A loud cracking, a brief loss of power – and suddenly the machine stops. The cause? Invisible. The diesel effect has struck.
What sounds like a fringe phenomenon in theory can lead to costly failures in practice. In hydraulic systems, the diesel effect causes microscopically small explosions that thermally and mechanically stress components. Seals deform, valves wear out faster, and the hydraulic oil loses its function. Therefore, it is all the more important to understand the causes – and to prevent them intentionally.
The diesel effect occurs when air bubbles in the hydraulic oil are compressed under high pressure. This process often happens when air enters the system through leaky seals or during maintenance. When this air is compressed by a sudden pressure increase, the temperature in the enclosed bubbles rises rapidly. The oil droplets contained within can ignite, similar to what happens inside a diesel engine's cylinder. This process occurs within milliseconds and is not visible to the naked eye.
The most common causes of the diesel effect are leaks in the system, for example at sealing points or threaded connections. Poorly vented systems after maintenance or commissioning also carry a high risk.
Sudden changes in volume flow or quick valve switching can cause pressure spikes that favor the compression of trapped air bubbles.

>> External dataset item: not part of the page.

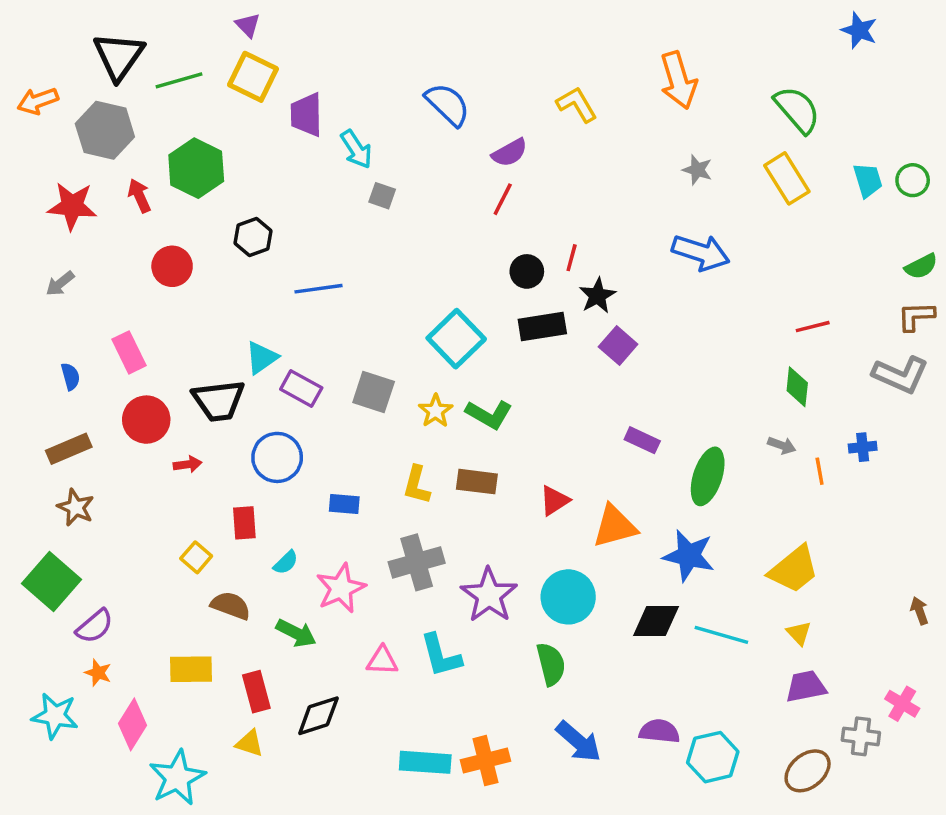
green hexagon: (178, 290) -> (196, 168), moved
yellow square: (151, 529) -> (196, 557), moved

Pressure drops that form vapor bubbles which later collapse also create conditions similar to the diesel effect and can further intensify it.
High temperatures cause seals to lose elasticity, harden, or partially burn, leading to leaks and further malfunctions.
Valves, pumps, and other metallic components can be mechanically damaged or eroded by temperature peaks and explosive pressure rises.
The oil ages faster, loses its lubricating properties, and can be contaminated by residues such as soot particles.
The effect often goes unnoticed until visible failures occur. However, there are some signs to watch for:
A dark or black coloration may indicate combustion residues.
Knocking or banging sounds during operation indicate micro-explosions in the system.
Reduced efficiency or irregular actuator movements may indicate internal damage in the system.
To avoid the diesel effect, targeted measures in maintenance, design, and operation should be considered:
The system should be fully vented of trapped air after maintenance or commissioning.
A sufficiently high suction pressure and streamlined piping can help prevent the formation of vapor bubbles.
Seals and other components should be temperature-resistant and suitable for hydraulic operation.
Temperature and pressure sensors can detect changes early and enable targeted intervention before damage occurs.
The diesel effect is a often underestimated hazard in hydraulic systems. Understanding the causes and taking appropriate precautions can prevent failures, extend the lifespan of components, and increase operational safety. A combination of systematic venting, preventative maintenance, and robust component design forms the basis for safe and efficient operation.